**Problem description**
Among the entries below, how many lines contain the string "CrtYd"? Only the number, please.

==== Supplied entries ====

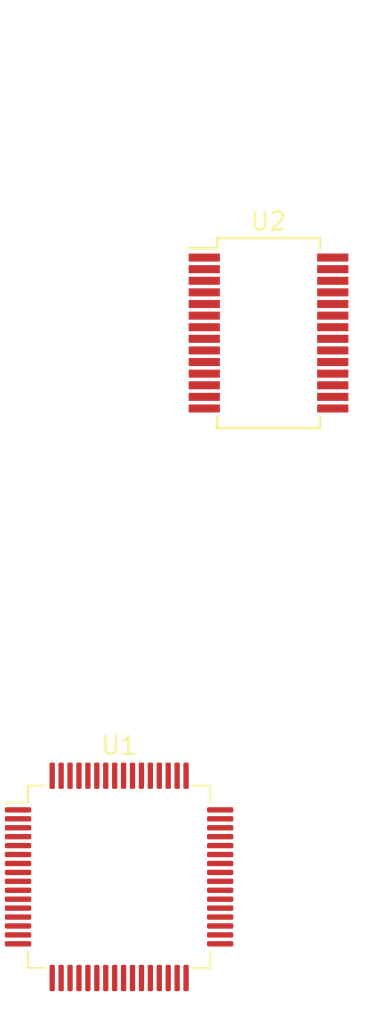
<source format=kicad_pcb>
(kicad_pcb (version 20221018) (generator pcbnew)

  (general
    (thickness 1.6)
  )

  (paper "A4")
  (layers
    (0 "F.Cu" signal)
    (31 "B.Cu" signal)
    (32 "B.Adhes" user "B.Adhesive")
    (33 "F.Adhes" user "F.Adhesive")
    (34 "B.Paste" user)
    (35 "F.Paste" user)
    (36 "B.SilkS" user "B.Silkscreen")
    (37 "F.SilkS" user "F.Silkscreen")
    (38 "B.Mask" user)
    (39 "F.Mask" user)
    (40 "Dwgs.User" user "User.Drawings")
    (41 "Cmts.User" user "User.Comments")
    (42 "Eco1.User" user "User.Eco1")
    (43 "Eco2.User" user "User.Eco2")
    (44 "Edge.Cuts" user)
    (45 "Margin" user)
    (46 "B.CrtYd" user "B.Courtyard")
    (47 "F.CrtYd" user "F.Courtyard")
    (48 "B.Fab" user)
    (49 "F.Fab" user)
    (50 "User.1" user)
    (51 "User.2" user)
    (52 "User.3" user)
    (53 "User.4" user)
    (54 "User.5" user)
    (55 "User.6" user)
    (56 "User.7" user)
    (57 "User.8" user)
    (58 "User.9" user)
  )

  (setup
    (pad_to_mask_clearance 0)
    (pcbplotparams
      (layerselection 0x00010fc_ffffffff)
      (plot_on_all_layers_selection 0x0000000_00000000)
      (disableapertmacros false)
      (usegerberextensions false)
      (usegerberattributes true)
      (usegerberadvancedattributes true)
      (creategerberjobfile true)
      (dashed_line_dash_ratio 12.000000)
      (dashed_line_gap_ratio 3.000000)
      (svgprecision 4)
      (plotframeref false)
      (viasonmask false)
      (mode 1)
      (useauxorigin false)
      (hpglpennumber 1)
      (hpglpenspeed 20)
      (hpglpendiameter 15.000000)
      (dxfpolygonmode true)
      (dxfimperialunits true)
      (dxfusepcbnewfont true)
      (psnegative false)
      (psa4output false)
      (plotreference true)
      (plotvalue true)
      (plotinvisibletext false)
      (sketchpadsonfab false)
      (subtractmaskfromsilk false)
      (outputformat 1)
      (mirror false)
      (drillshape 1)
      (scaleselection 1)
      (outputdirectory "")
    )
  )

  (net 0 "")
  (net 1 "unconnected-(U1-NRST-Pad1)")
  (net 2 "unconnected-(U1-CVDD-Pad2)")
  (net 3 "unconnected-(U1-TMONI1-Pad3)")
  (net 4 "unconnected-(U1-TMONI2-Pad4)")
  (net 5 "unconnected-(U1-TMONI3-Pad5)")
  (net 6 "unconnected-(U1-TMONI4-Pad6)")
  (net 7 "unconnected-(U1-TMONI5-Pad7)")
  (net 8 "unconnected-(U1-SHDN-Pad8)")
  (net 9 "unconnected-(U1-MODE-Pad9)")
  (net 10 "unconnected-(U1-AVSS1-Pad10)")
  (net 11 "unconnected-(U1-VDD18-Pad11)")
  (net 12 "unconnected-(U1-REGSEL-Pad12)")
  (net 13 "unconnected-(U1-REGEXT-Pad13)")
  (net 14 "unconnected-(U1-VDD55-Pad14)")
  (net 15 "unconnected-(U1-REGB-Pad15)")
  (net 16 "unconnected-(U1-AVSS2-Pad16)")
  (net 17 "unconnected-(U1-LDM-Pad17)")
  (net 18 "unconnected-(U1-VPC-Pad18)")
  (net 19 "unconnected-(U1-GPOH2-Pad19)")
  (net 20 "unconnected-(U1-GPOH1-Pad20)")
  (net 21 "unconnected-(U1-CP1-Pad21)")
  (net 22 "unconnected-(U1-CN1-Pad22)")
  (net 23 "unconnected-(U1-CN2-Pad23)")
  (net 24 "unconnected-(U1-CP2-Pad24)")
  (net 25 "unconnected-(U1-VPACK-Pad25)")
  (net 26 "unconnected-(U1-DIS-Pad26)")
  (net 27 "unconnected-(U1-CHG-Pad27)")
  (net 28 "unconnected-(U1-VBAT-Pad28)")
  (net 29 "unconnected-(U1-C22-Pad29)")
  (net 30 "unconnected-(U1-C21-Pad30)")
  (net 31 "unconnected-(U1-C20-Pad31)")
  (net 32 "unconnected-(U1-C19-Pad32)")
  (net 33 "unconnected-(U1-C18-Pad33)")
  (net 34 "unconnected-(U1-C17-Pad34)")
  (net 35 "unconnected-(U1-C16-Pad35)")
  (net 36 "unconnected-(U1-C15-Pad36)")
  (net 37 "unconnected-(U1-C14-Pad37)")
  (net 38 "unconnected-(U1-C13-Pad38)")
  (net 39 "unconnected-(U1-C12-Pad39)")
  (net 40 "unconnected-(U1-C11-Pad40)")
  (net 41 "unconnected-(U1-C10-Pad41)")
  (net 42 "unconnected-(U1-C9-Pad42)")
  (net 43 "unconnected-(U1-C8-Pad43)")
  (net 44 "unconnected-(U1-C7-Pad44)")
  (net 45 "unconnected-(U1-C6-Pad45)")
  (net 46 "unconnected-(U1-C5-Pad46)")
  (net 47 "unconnected-(U1-C4-Pad47)")
  (net 48 "unconnected-(U1-C3-Pad48)")
  (net 49 "unconnected-(U1-C2-Pad49)")
  (net 50 "unconnected-(U1-C1-Pad50)")
  (net 51 "unconnected-(U1-C0-Pad51)")
  (net 52 "unconnected-(U1-GND-Pad52)")
  (net 53 "unconnected-(U1-SRP-Pad53)")
  (net 54 "unconnected-(U1-NC-Pad54)")
  (net 55 "unconnected-(U1-SRN-Pad55)")
  (net 56 "unconnected-(U1-GPIO1-Pad56)")
  (net 57 "unconnected-(U1-GPIO2-Pad57)")
  (net 58 "unconnected-(U1-GPIO3-Pad58)")
  (net 59 "unconnected-(U1-ALARM1-Pad59)")
  (net 60 "unconnected-(U1-FETOFF-Pad60)")
  (net 61 "Net-(U1-SDO)")
  (net 62 "Net-(U1-SDI)")
  (net 63 "Net-(U1-SCL)")
  (net 64 "Net-(U1-SEN)")
  (net 65 "unconnected-(U2-PA7-Pad1)")
  (net 66 "unconnected-(U2-PC0-Pad2)")
  (net 67 "unconnected-(U2-PC1-Pad3)")
  (net 68 "unconnected-(U2-PC2-Pad4)")
  (net 69 "unconnected-(U2-PC3-Pad5)")
  (net 70 "unconnected-(U2-PD0-Pad6)")
  (net 71 "unconnected-(U2-PD1-Pad7)")
  (net 72 "unconnected-(U2-PD2-Pad8)")
  (net 73 "unconnected-(U2-PD3-Pad9)")
  (net 74 "unconnected-(U2-AVDD-Pad14)")
  (net 75 "Net-(U2-GND-Pad15)")
  (net 76 "unconnected-(U2-PF0{slash}TOSC1-Pad16)")
  (net 77 "unconnected-(U2-PF1{slash}TOSC2-Pad17)")
  (net 78 "unconnected-(U2-PF6{slash}~{RESET}-Pad18)")
  (net 79 "unconnected-(U2-UPDI-Pad19)")
  (net 80 "unconnected-(U2-VDD-Pad20)")
  (net 81 "unconnected-(U2-EXTCLK{slash}PA0-Pad22)")
  (net 82 "unconnected-(U2-PA1-Pad23)")
  (net 83 "unconnected-(U2-PA2-Pad24)")
  (net 84 "unconnected-(U2-PA3-Pad25)")
  (net 85 "unconnected-(U2-PA4-Pad26)")
  (net 86 "unconnected-(U2-PA5-Pad27)")
  (net 87 "unconnected-(U2-PA6-Pad28)")

  (footprint "Package_SO:SSOP-28_5.3x10.2mm_P0.65mm" (layer "F.Cu") (at 155.8 36.935))

  (footprint "Package_QFP:TQFP-64_10x10mm_P0.5mm" (layer "F.Cu") (at 147.43 67.385))

)

</source>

====

**Your solution**
2